This is the start of my occasional series on ‘mere Christianity’.
So let us start with the word of God, oh, better idea; let us start with the Word of God.
For us, the really sacred figure is Jesus of Nazareth, whom his follower came to believe was the Anointed of God, in Greek (the language in which the New Testament is written) ‘the Christ’. Jesus is how we see God – he is, if you like, the window through we look when we are trying to see into the big deep mysterious house we call ‘God’ – a house which sometimes seems utterly familiar, like a place we have always known, and sometime so strange we doubt the evidence before us. This is something I want to come back to, but for now, keep with the image of Christ as a window. Jesus is astonishing (something else to come back to) but he, we believe, is uniquely the best way of seeing and understanding God. The very beginning of John’s gospel, one of five early accounts of Jesus and by far the most poetic, calls him ‘the Word of God’, the logos, the root which gives us logic, and all the ‘ology’ word-ends. It is as though God speaks, and what he speaks is not a sound, but a person.
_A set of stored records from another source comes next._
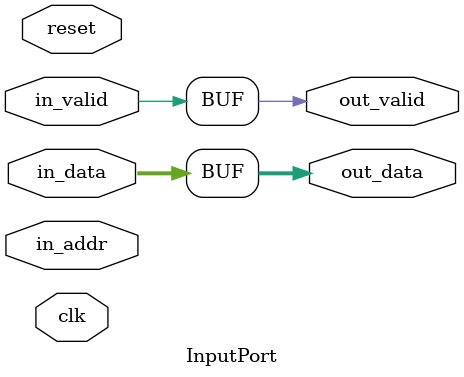
<source format=v>
`timescale 1ns / 1ps

module InputPort #(
    parameter ADDR_WIDTH = 32,
    parameter DATA_WIDTH = 32
)(
    input wire clk,
    input wire reset,
    input wire [ADDR_WIDTH-1:0] in_addr,
    input wire [DATA_WIDTH-1:0] in_data,
    input wire in_valid,
    output wire [DATA_WIDTH-1:0] out_data,
    output wire out_valid
);

    // For simplicity, directly pass the input data to the output
    assign out_data = in_data;
    assign out_valid = in_valid;

endmodule

</source>
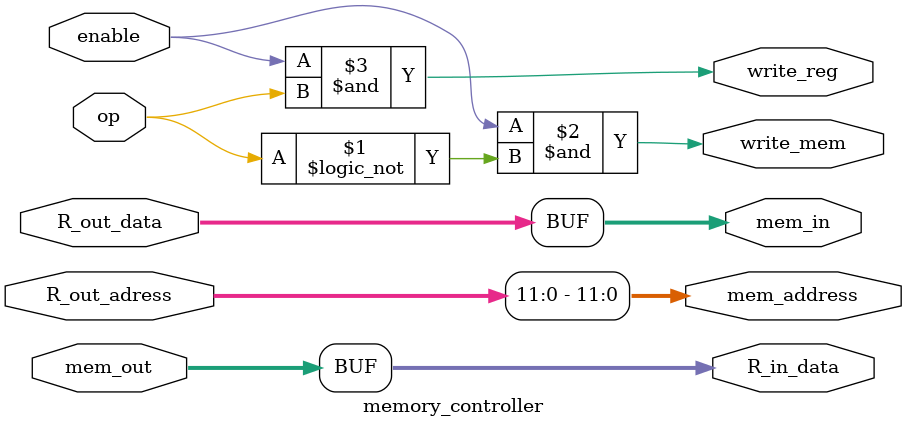
<source format=v>
`timescale 1ns / 1ps


module memory_controller#(
    parameter DATA_SIZE = 16,
    parameter ADDRESS_LENGTH = 12
    )(
    input op, //0==1011, 1=1100
    input enable,//do or not
    input [DATA_SIZE-1:0] R_out_adress,
    input [DATA_SIZE-1:0] R_out_data,
    input [DATA_SIZE-1:0] mem_out,
    
    output [DATA_SIZE-1:0] R_in_data,
    output [DATA_SIZE-1:0] mem_in,
    output write_reg,
    output write_mem,
    
    output [ADDRESS_LENGTH-1:0] mem_address
    );
    assign write_mem = enable&(!op);
    assign write_reg = enable&op;
    assign mem_in = R_out_data;
    assign R_in_data = mem_out;
    assign mem_address = R_out_adress;
//    always@(*)
//        case(op)
//         endcase
            
endmodule

</source>
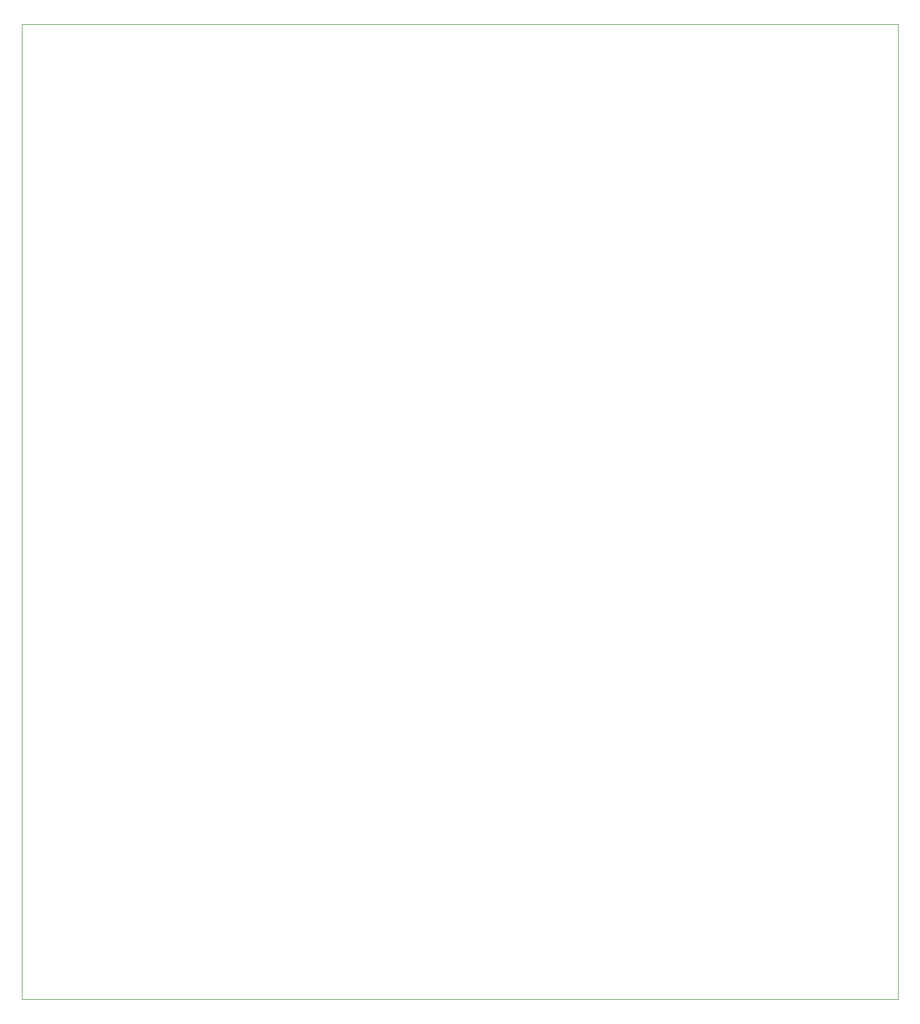
<source format=gm1>
%TF.GenerationSoftware,KiCad,Pcbnew,9.0.2*%
%TF.CreationDate,2025-06-02T11:57:39-04:00*%
%TF.ProjectId,Capstone_Interfacing_PCB,43617073-746f-46e6-955f-496e74657266,v0*%
%TF.SameCoordinates,Original*%
%TF.FileFunction,Profile,NP*%
%FSLAX46Y46*%
G04 Gerber Fmt 4.6, Leading zero omitted, Abs format (unit mm)*
G04 Created by KiCad (PCBNEW 9.0.2) date 2025-06-02 11:57:39*
%MOMM*%
%LPD*%
G01*
G04 APERTURE LIST*
%TA.AperFunction,Profile*%
%ADD10C,0.050000*%
%TD*%
G04 APERTURE END LIST*
D10*
X28000000Y-13040000D02*
X160000000Y-13040000D01*
X160000000Y-159940000D01*
X28000000Y-159940000D01*
X28000000Y-13040000D01*
M02*

</source>
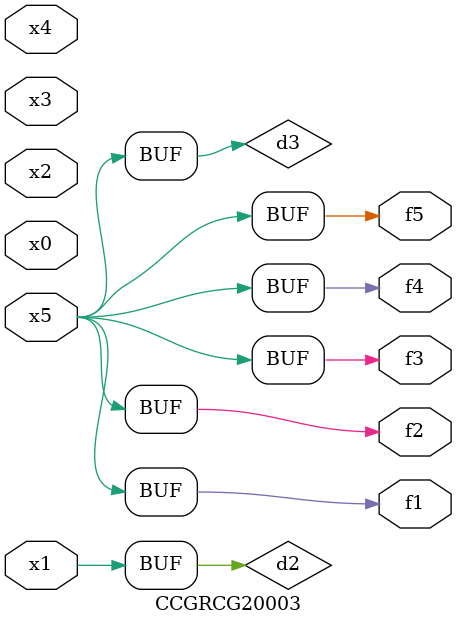
<source format=v>
module CCGRCG20003(
	input x0, x1, x2, x3, x4, x5,
	output f1, f2, f3, f4, f5
);

	wire d1, d2, d3;

	not (d1, x5);
	or (d2, x1);
	xnor (d3, d1);
	assign f1 = d3;
	assign f2 = d3;
	assign f3 = d3;
	assign f4 = d3;
	assign f5 = d3;
endmodule

</source>
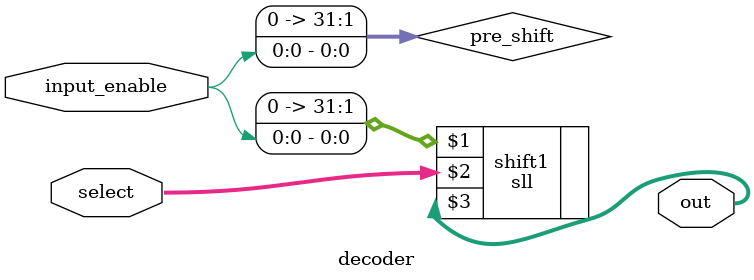
<source format=v>
module decoder(input_enable, select, out);
    input input_enable;
    input [4:0] select;
    output [31:0] out; 
    wire [31:0] pre_shift;

    assign pre_shift[0] = input_enable;
    assign pre_shift[31:1] = {31{1'b0}};


    sll shift1(pre_shift, select, out);

endmodule



</source>
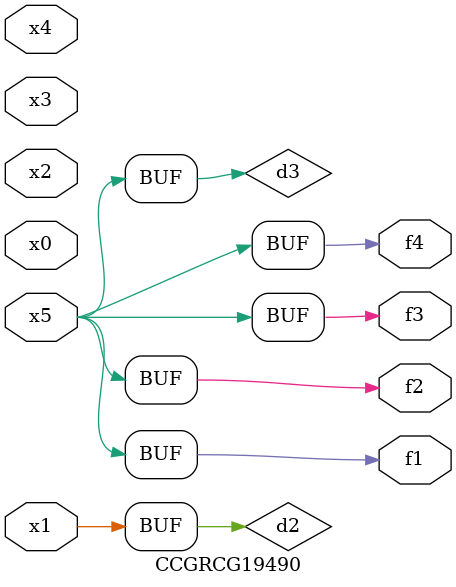
<source format=v>
module CCGRCG19490(
	input x0, x1, x2, x3, x4, x5,
	output f1, f2, f3, f4
);

	wire d1, d2, d3;

	not (d1, x5);
	or (d2, x1);
	xnor (d3, d1);
	assign f1 = d3;
	assign f2 = d3;
	assign f3 = d3;
	assign f4 = d3;
endmodule

</source>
If Jesus is uniquely the best way of understanding God, it follows that the Bible can only be a second-best way of seeing God. It is not, and it cannot be, the Word of God. It is Jesus who (according to John) was ‘next to God, and was God’. The Bible may be jolly interesting, but it is not and never has been ‘next to God’ or, of one prefers the more sedate translation, ‘with God’. The Bible is words, not the Word.
It follows that liberal Christians tend to sit a heap lighter to the Bible than atheists (no names, no pack drill) think they should.